Open gpupuck opened 8 hours ago

gpupuck commented 8 hours ago

The issue started with https://github.com/openxla/xla/pull/18052

Error log:

Per train step:
 Total TFLOPs: 377.53 
 split as 86.02% learnable weight flops and 13.98% attention flops
jax.errors.SimplifiedTraceback: For simplicity, JAX has removed its internal frames from the traceback of the following exception. Set JAX_TRACEBACK_FILTERING=off to include these.

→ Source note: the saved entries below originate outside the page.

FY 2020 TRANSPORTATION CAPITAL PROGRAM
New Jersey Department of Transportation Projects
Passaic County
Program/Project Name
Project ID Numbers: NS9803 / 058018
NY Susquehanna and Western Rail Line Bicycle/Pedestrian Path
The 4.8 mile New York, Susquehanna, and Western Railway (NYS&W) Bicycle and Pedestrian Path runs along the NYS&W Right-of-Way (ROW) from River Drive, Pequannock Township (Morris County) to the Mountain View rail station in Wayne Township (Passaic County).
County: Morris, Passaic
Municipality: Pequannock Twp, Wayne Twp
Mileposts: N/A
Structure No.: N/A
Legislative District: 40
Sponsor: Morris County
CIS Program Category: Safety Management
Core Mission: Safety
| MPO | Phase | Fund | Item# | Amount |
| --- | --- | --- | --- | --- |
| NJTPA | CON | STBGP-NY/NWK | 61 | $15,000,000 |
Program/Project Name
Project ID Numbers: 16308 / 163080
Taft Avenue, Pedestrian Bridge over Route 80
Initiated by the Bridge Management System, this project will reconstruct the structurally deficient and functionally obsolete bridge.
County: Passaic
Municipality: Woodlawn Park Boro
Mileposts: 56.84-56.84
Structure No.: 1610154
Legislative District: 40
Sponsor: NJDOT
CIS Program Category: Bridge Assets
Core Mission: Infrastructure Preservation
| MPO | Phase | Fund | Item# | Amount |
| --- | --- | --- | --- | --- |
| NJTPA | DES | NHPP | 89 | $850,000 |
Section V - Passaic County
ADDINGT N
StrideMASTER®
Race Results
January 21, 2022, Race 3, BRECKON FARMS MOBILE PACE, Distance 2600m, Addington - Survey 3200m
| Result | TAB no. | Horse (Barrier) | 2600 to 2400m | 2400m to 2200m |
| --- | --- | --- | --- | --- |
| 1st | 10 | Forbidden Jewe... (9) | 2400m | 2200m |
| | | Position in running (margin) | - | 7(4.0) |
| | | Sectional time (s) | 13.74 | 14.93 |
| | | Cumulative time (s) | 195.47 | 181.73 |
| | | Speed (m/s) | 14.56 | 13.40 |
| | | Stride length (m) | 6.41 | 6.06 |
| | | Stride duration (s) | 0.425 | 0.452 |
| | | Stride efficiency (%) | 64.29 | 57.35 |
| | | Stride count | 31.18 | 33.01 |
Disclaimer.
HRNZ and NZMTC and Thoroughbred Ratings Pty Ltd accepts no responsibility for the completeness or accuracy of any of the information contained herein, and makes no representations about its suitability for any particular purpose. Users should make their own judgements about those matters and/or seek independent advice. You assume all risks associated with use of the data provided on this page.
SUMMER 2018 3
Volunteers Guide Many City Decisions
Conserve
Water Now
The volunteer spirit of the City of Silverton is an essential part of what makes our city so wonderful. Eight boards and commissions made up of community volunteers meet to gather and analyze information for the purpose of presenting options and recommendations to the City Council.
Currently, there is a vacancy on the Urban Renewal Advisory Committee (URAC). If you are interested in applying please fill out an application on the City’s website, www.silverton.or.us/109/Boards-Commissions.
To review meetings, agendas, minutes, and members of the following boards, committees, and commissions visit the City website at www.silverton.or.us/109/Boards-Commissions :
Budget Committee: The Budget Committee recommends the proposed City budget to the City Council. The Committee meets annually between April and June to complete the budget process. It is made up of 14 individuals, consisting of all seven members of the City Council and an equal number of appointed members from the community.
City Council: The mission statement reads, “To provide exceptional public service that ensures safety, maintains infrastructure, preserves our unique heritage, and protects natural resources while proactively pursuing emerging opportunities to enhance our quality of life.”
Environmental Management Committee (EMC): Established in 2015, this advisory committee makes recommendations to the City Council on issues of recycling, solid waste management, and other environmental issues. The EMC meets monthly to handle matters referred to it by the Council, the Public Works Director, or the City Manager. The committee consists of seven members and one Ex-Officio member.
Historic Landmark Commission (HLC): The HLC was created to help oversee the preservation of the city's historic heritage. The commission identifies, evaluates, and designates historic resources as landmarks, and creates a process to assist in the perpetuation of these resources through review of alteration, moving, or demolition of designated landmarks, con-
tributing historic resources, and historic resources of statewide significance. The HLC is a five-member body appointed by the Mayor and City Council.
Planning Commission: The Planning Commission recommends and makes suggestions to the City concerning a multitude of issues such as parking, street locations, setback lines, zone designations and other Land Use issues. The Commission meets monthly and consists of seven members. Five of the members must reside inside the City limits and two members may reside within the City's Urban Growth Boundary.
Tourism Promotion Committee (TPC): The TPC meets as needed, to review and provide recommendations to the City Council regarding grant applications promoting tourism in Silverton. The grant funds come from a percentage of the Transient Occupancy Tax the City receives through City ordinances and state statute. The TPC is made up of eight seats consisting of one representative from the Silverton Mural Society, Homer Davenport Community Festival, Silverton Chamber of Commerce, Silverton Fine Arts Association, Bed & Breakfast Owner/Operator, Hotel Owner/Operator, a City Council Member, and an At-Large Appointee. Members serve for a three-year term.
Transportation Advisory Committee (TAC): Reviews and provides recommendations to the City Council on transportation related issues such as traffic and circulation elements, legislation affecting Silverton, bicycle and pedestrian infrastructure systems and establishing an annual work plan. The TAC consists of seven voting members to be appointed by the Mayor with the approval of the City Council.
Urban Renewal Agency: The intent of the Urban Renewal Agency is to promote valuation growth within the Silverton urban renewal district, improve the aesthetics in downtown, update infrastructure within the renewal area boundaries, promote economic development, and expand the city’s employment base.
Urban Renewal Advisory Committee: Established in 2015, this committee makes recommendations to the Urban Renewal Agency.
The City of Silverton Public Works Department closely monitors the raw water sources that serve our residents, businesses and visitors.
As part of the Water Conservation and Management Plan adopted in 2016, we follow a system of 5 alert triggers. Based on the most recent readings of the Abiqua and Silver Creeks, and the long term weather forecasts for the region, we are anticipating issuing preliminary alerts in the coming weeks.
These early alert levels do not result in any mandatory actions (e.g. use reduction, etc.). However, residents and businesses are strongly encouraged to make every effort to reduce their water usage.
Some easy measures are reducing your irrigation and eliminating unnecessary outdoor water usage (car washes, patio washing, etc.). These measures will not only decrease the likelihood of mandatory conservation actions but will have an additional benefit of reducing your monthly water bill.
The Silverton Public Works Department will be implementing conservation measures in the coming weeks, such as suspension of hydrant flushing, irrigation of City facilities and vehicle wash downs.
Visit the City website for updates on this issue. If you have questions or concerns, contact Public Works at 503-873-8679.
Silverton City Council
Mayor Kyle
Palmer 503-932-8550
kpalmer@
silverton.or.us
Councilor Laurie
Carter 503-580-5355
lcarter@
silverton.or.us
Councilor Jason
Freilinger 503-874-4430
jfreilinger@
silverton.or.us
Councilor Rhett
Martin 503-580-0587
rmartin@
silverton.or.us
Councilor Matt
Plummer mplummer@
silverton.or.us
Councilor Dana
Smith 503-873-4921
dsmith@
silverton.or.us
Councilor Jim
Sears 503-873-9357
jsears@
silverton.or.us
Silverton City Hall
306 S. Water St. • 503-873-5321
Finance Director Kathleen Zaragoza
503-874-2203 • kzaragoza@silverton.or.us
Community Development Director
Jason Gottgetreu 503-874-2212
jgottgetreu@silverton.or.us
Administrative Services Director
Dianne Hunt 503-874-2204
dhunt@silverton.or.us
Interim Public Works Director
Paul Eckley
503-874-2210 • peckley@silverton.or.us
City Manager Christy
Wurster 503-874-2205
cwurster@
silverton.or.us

The above exception was the direct cause of the following exception:

Traceback (most recent call last):
  File "/opt/maxtext/MaxText/train.py", line 776, in <module>
    app.run(main)
  File "/usr/local/lib/python3.10/dist-packages/absl/app.py", line 308, in run
    _run_main(main, args)
  File "/usr/local/lib/python3.10/dist-packages/absl/app.py", line 254, in _run_main
    sys.exit(main(argv))
  File "/opt/maxtext/MaxText/train.py", line 772, in main
    train_loop(config)
  File "/opt/maxtext/MaxText/train.py", line 666, in train_loop
    state, metrics = p_train_step(state, example_batch, nextrng)
RuntimeError: Invalid opaque object size

Minimal steps to reproduce on one node with at least 2 A100 (or H100) GPUs:

docker run -it --rm --gpus=all --shm-size=2g ghcr.io/nvidia/jax:maxtext-2024-10-10
test-maxtext.sh -b 4 --model-name=llama2-7b --attn-type=cudnn_flash_te --remat-policy=minimal_flash --steps=10 --fsdp=8 --output train_output -a "scan_layers=true max_target_length=4096 use_iota_embed=true logits_dot_in_fp32=false"

The above command, we used single node with 8GPUs on it (fsdp equals to the number of GPUs)

hawkinsp commented 7 hours ago

I note that "Invalid opaque object size" is an error that comes from NVIDIA's TransformerEngine. Can you say a bit more why you think this is an XLA bug?